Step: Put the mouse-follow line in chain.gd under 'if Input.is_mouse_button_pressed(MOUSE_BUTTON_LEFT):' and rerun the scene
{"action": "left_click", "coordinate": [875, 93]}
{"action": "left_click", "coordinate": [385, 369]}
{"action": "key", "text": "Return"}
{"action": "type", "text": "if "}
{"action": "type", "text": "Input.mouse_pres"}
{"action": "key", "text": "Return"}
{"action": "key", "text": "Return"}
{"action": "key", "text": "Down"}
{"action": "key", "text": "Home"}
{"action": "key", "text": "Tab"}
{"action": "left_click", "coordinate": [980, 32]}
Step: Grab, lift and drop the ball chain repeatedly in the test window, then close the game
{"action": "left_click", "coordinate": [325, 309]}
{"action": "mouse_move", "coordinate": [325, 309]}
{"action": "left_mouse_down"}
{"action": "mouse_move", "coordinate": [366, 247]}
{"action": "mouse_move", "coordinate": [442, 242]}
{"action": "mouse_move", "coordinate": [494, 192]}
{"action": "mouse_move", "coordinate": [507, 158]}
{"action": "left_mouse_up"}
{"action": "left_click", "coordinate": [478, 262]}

## Problem
Repeat the material above exactly.

## Task response
Step: Put the mouse-follow line in chain.gd under 'if Input.is_mouse_button_pressed(MOUSE_BUTTON_LEFT):' and rerun the scene
{"action": "left_click", "coordinate": [875, 93]}
{"action": "left_click", "coordinate": [385, 369]}
{"action": "key", "text": "Return"}
{"action": "type", "text": "if "}
{"action": "type", "text": "Input.mouse_pres"}
{"action": "key", "text": "Return"}
{"action": "key", "text": "Return"}
{"action": "key", "text": "Down"}
{"action": "key", "text": "Home"}
{"action": "key", "text": "Tab"}
{"action": "left_click", "coordinate": [980, 32]}
Step: Grab, lift and drop the ball chain repeatedly in the test window, then close the game
{"action": "left_click", "coordinate": [325, 309]}
{"action": "mouse_move", "coordinate": [325, 309]}
{"action": "left_mouse_down"}
{"action": "mouse_move", "coordinate": [366, 247]}
{"action": "mouse_move", "coordinate": [442, 242]}
{"action": "mouse_move", "coordinate": [494, 192]}
{"action": "mouse_move", "coordinate": [507, 158]}
{"action": "left_mouse_up"}
{"action": "left_click", "coordinate": [478, 262]}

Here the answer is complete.